На опушке соснового леса – веерами, цепочками трупы. Голубоватые австрийские мундиры. Большинство были срублены сзади. Казалось, что их рвали звери: наосклизь стесанная кожа свисала с защищающихся рук и черепов кровавыми лоскутьями, ошметья этой кожи с клочьями волос висели на траве, как выдранные перья сражавшихся за самку стрепетов.

Рубили неумело – должно быть, обезумев от небывалости происходящего, как будто и не шашками, а розгами секли, подвергнув австрияков страшной экзекуции. И тем страннее были попадавшиеся среди страдальческих оскалов безмятежные, разглаженные лица – с замерзшей на губах признательной и успокоенной улыбкой, словно убитым еще только предстояло увидеть что-то необычайное, словно в смерти одной и нашли долгожданное освобождение ото всей своей трудной, безрадостной жизни и теперь-то и стало возможно улыбаться чиликанью птиц и высокому синему небу.

С полсотни пленных австрияков сбились в кучу: в чудных своих кепи, в окованных желтых ботинках и гетрах, они не сводили с гусар обожающих глаз, не опускали грязных рук, упорных в своем устремлении к солнцу, как ветви деревьев, и заискивающе улыбались, словно уже благодаря за то, что их умыли кровью и лишили оружия, которое им и таскать не хотелось, не то что стрелять. Одни онемели, другие же без перебоя лопотали на своем гортанном языке и с бешеным, мучительным усердием глухонемых жестикулировали, как будто говоря: «смотрите – и мы тоже люди, и у нас по пять пальцев на каждой руке и такие же уши».

Несли на попонах убитых и раненых.

– Ротмистра наповал, – услышал Леденев восторженно-срывающийся голос и, обернувшись, увидал корнета Селезнева, едва пробившиеся бархатные усики которого подергивала дурковатая, счастливая улыбка.

Убило Оленича, командира соседнего, первого, отличившегося эскадрона, потерявшего под пулеметами одиннадцать гусар убитыми и восемь ранеными.

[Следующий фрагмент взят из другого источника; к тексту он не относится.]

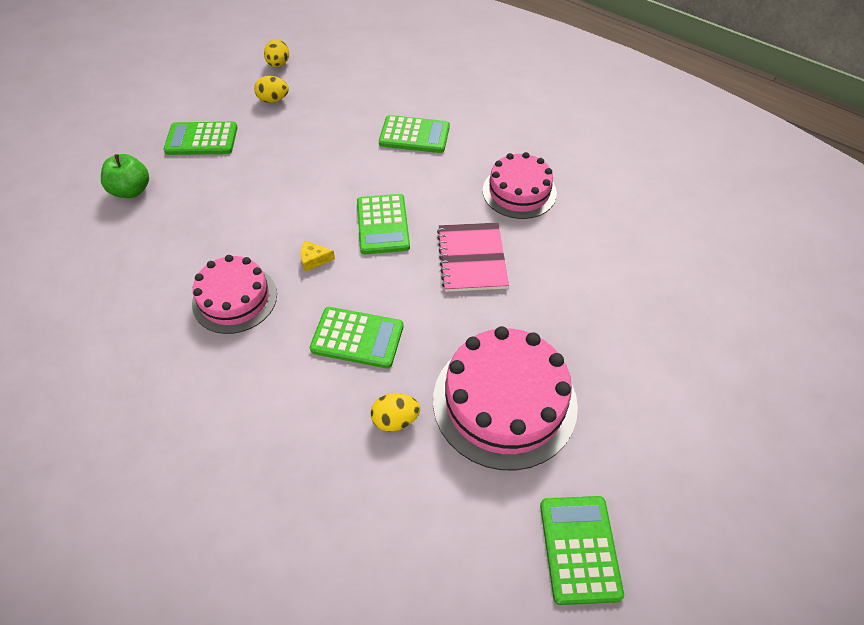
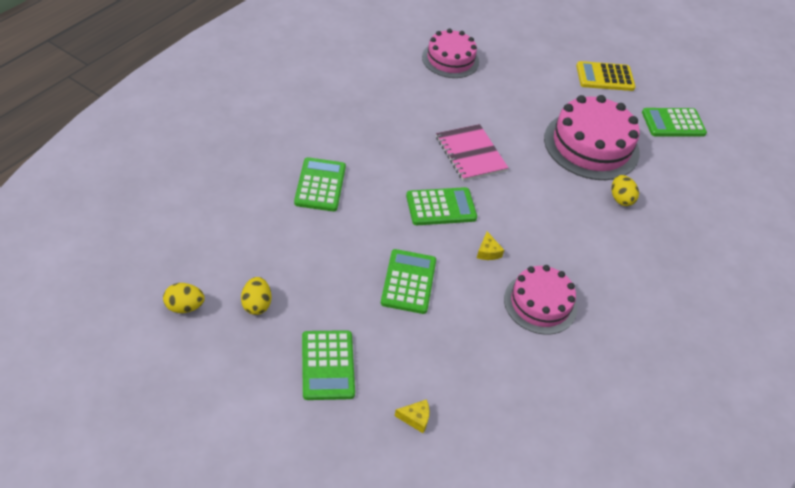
camera: 100 degrees left, 5 degrees down
green apple [101,154,149,198] -> yellow cheese [395,399,430,433]
green calculator [310,307,403,368] -> green calculator moved to [381,249,436,314]
pink notebook [437,223,509,292] -> pink notebook turned 75 degrees clockwise [436,124,508,181]
pink cake [483,152,557,219] -> pink cake moved to [422,28,479,78]
none -> yellow calculator [576,61,636,91]

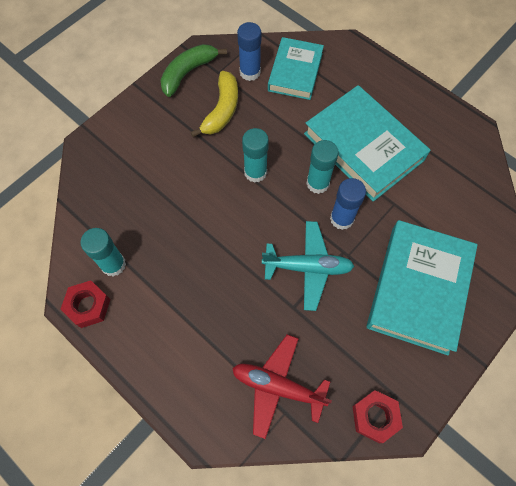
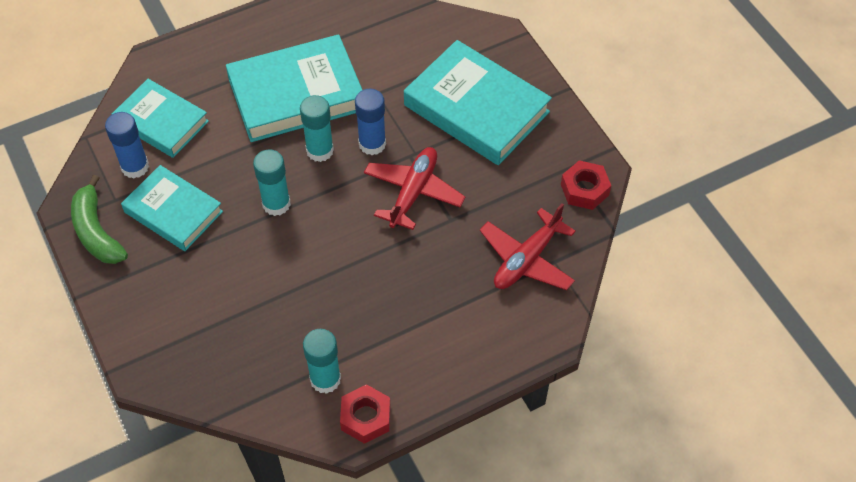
camera: 70 degrees left, 10 degrees down
yellow banana [191,71,238,137] -> turquoise book [121,165,223,251]
turquoise plane [262,221,354,311] -> red plane [364,147,465,230]

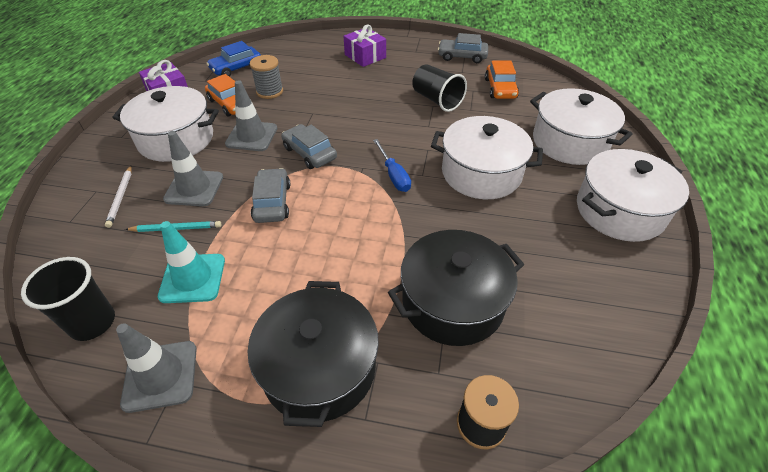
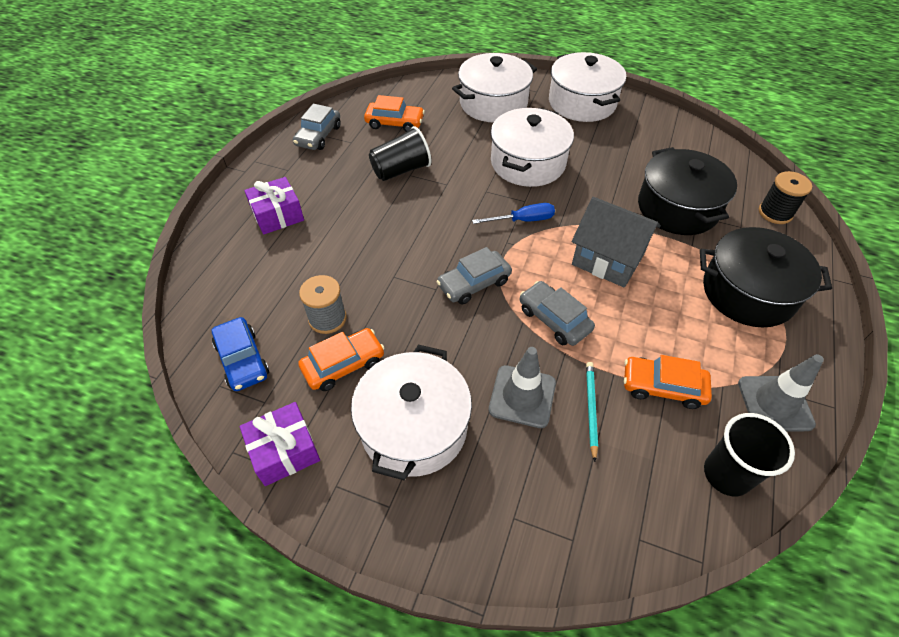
camera: 80 degrees left, 5 degrees up
white pencil [105,166,132,228] -> none
turquoise traffic cone [158,221,225,303] -> orange car [624,355,712,409]
grey traffic cone [225,80,277,151] -> none
grey car [251,168,290,223] -> grey car turned 45 degrees clockwise [520,281,595,346]
none -> grey house [572,197,661,288]

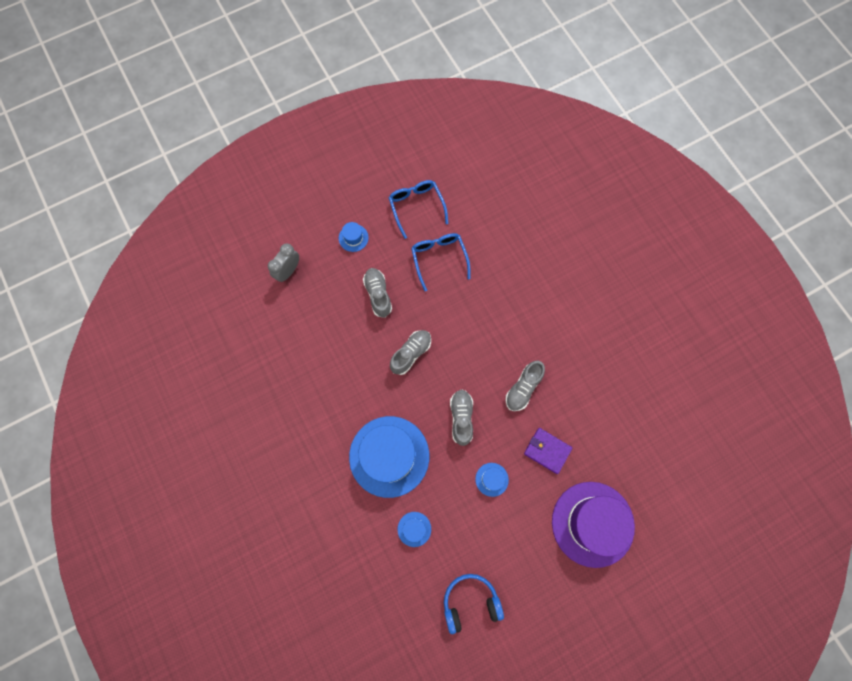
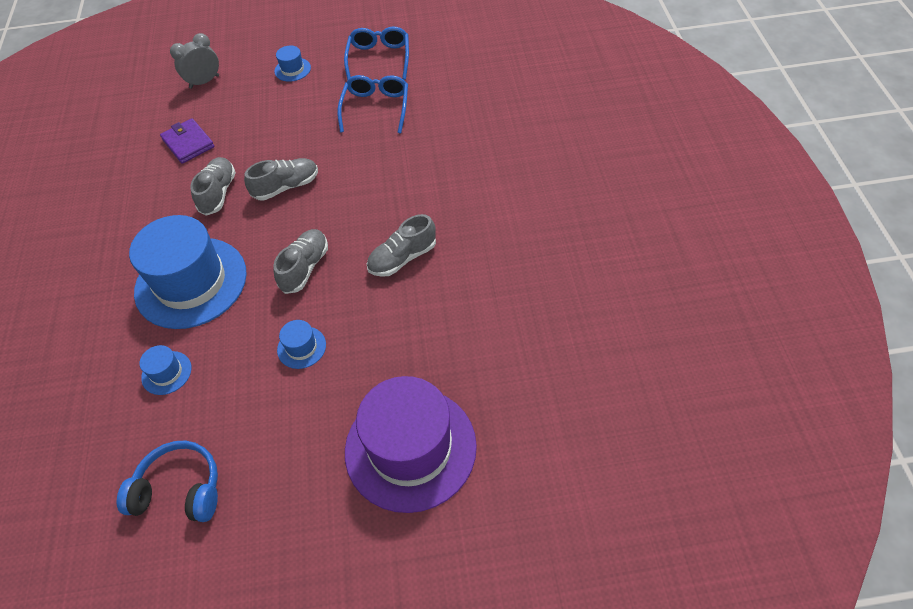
camera: 25 degrees right, 20 degrees down
grey shoe [363,268,392,318] -> grey shoe moved to [190,157,236,216]
purple wallet [524,428,572,474] -> purple wallet moved to [160,118,215,164]

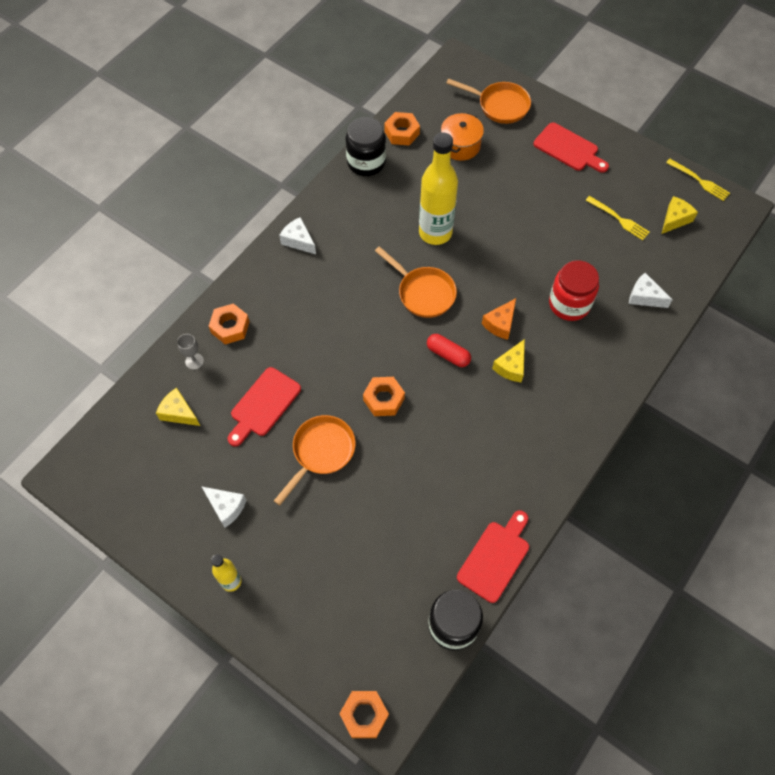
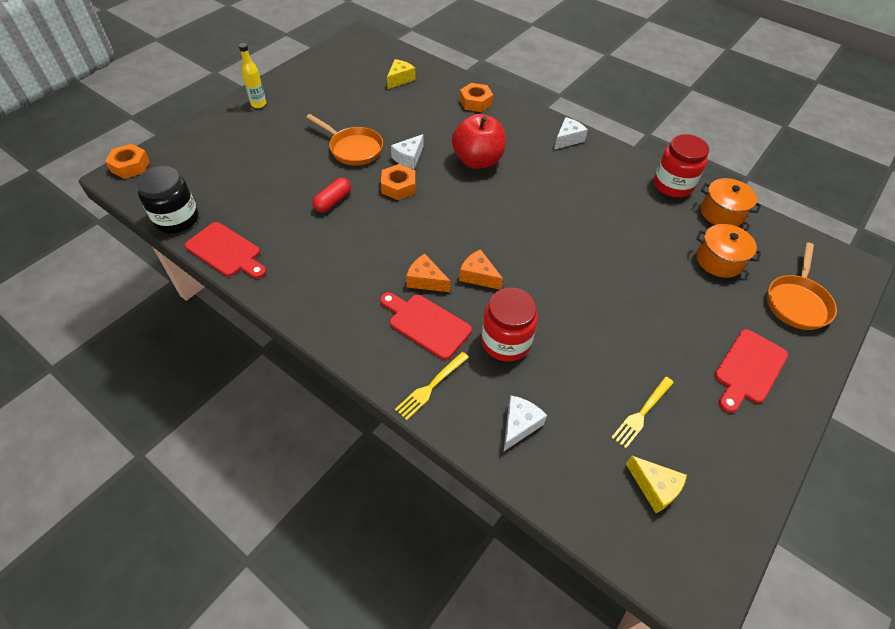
camera: 90 degrees right, 10 degrees down
grey goblet [177,334,204,370] -> none
white cheese [201,486,247,528] -> white cheese moved to [391,134,423,169]
red cutting board [227,367,301,446] -> red cutting board moved to [380,292,472,360]
black jar [346,117,386,176] -> red jar [654,134,709,197]
orange pan [375,246,457,318] -> none
orange nut [384,112,420,146] -> orange pot [701,178,761,226]
yellow bottle [419,132,458,245] -> none
red capsule [427,334,471,367] -> red capsule moved to [312,178,351,212]
yellow cheese [492,339,525,382] -> orange cheese [406,254,450,292]
yellow fork [666,159,730,201] -> yellow fork moved to [395,352,469,420]
none -> red apple [452,114,506,169]

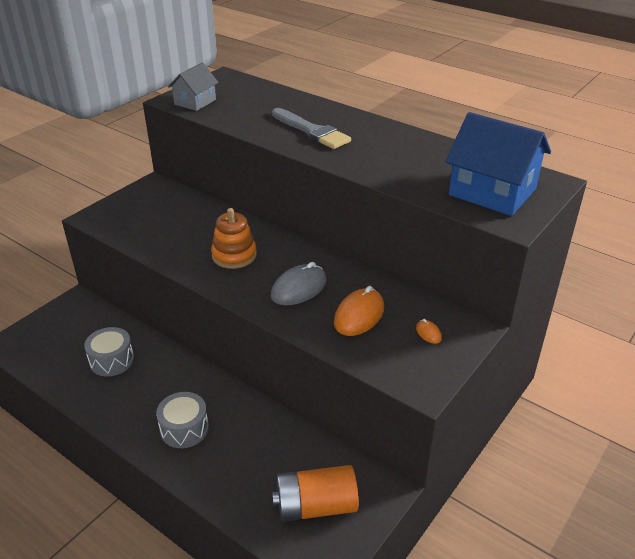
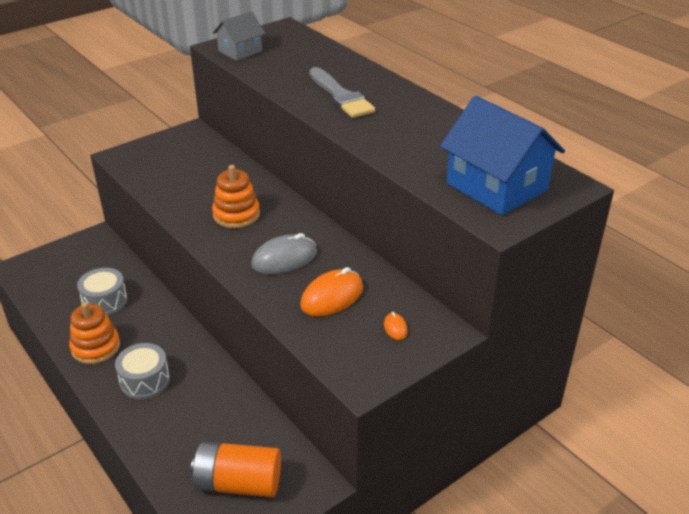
camera: 15 degrees right, 0 degrees up
none -> orange stacking toy [69,302,120,364]

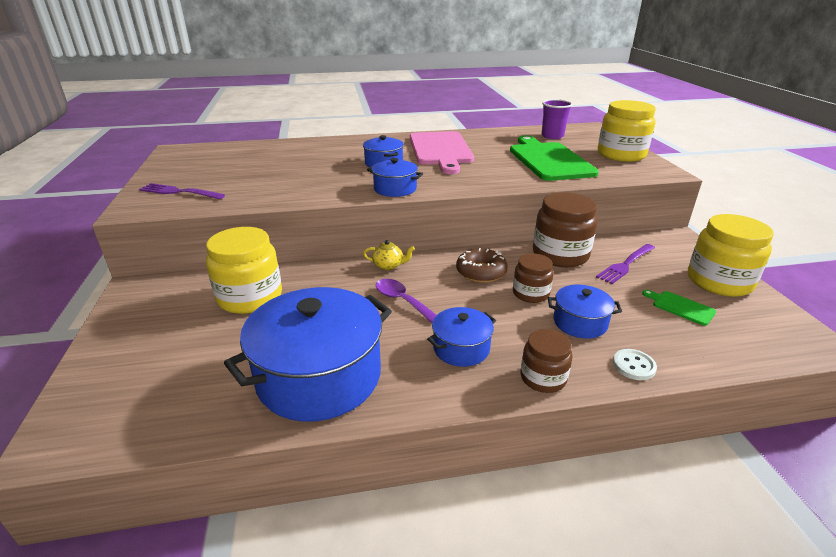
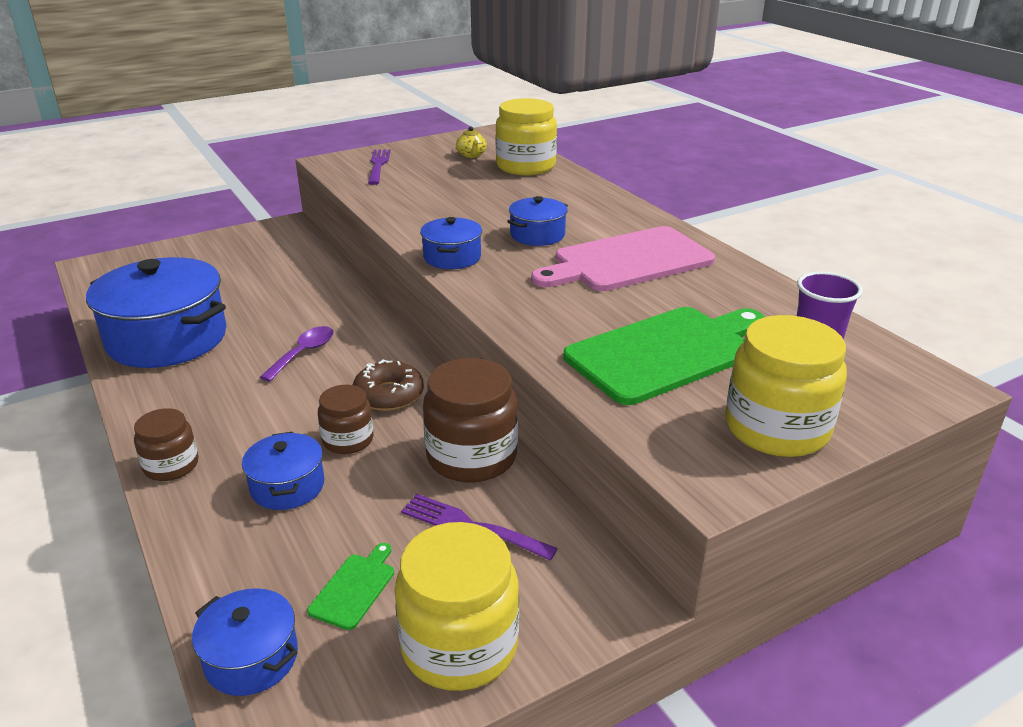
camera: 70 degrees right, 0 degrees up
yellow jar [206,227,282,314] -> yellow jar moved to [496,98,557,175]
yellow teapot [363,240,415,270] -> yellow teapot moved to [456,127,487,158]
blue pot [427,307,496,367] -> blue pot moved to [192,588,298,696]
white button [613,349,657,380] -> none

Леденев вспомнил дюжего ротмистра с простоватым мужицким лицом – как Оленич плескался с гусарами в речке, гоготал, исчезал и выныривал среди мокрых голов и кирпично-коричневых шей, как будто приклеенных к белым телам, как на мокро-блестящей спине его перекатывались и бугрились чугунные мускулы, – и не смог вообразить того мертвым.

Эскадрон их немедля был выслан в дозор – за лесом показалась деревенька и ослепительно сверкающее зеркало реки в извилистых пологих берегах. К полудню деревня была занята. Всех жителей как веником повымело. По улице снежными хлопьями стлался подушечный пух. Тянуло гарью близкого пожара. Почти все стекла были выбиты сотрясением воздуха.

От реки наносило живительной свежестью. И припотевшим лошадям, и людям хотелось по шею забраться в прохладную воду, но вместо этого пришлось рыть общую могилу для погибших и окопы.

Завистливо поглядывая на коноводов, погнавших лошадей к реке, гусары врубались лопатами в заклекшую на солнце супесную землю.

Окопы были вырыты глубиной по колено, когда на околицу выскакали полдюжины нарядных всадников на кровных английских конях, с конвоем оренбуржских казаков в мохнатых волчьих шапках.

– Взвод, становись! – волнуясь, крикнул Леденев. – Равнение на-право! Кэ-эк стоишь?!

Глядя на обвалившихся свыше штабных офицеров в их красиво подогнанных, чистых мундирах, он опять ощутил, что отделен от них невидимой стеной, – и даже если б все они сейчас, раздевшись до порток, полезли в речку наравне с гусарами, то все равно б не смыли холод отчуждения, так и оставшись для него «высокоблагородиями».

Офицеры подъехали к строю застывших, сверх всякой меры пучивших глаза гусар. Перед глазами Леденева остался лишь высокий, стройный, сидевший в седле как влитой генерал. Высокий купол лба, холодная зоркость в глазах с опущенными книзу, как у породистой собаки, уголками, твердо сомкнутый рот с энергически выпяченной крупной нижней губой.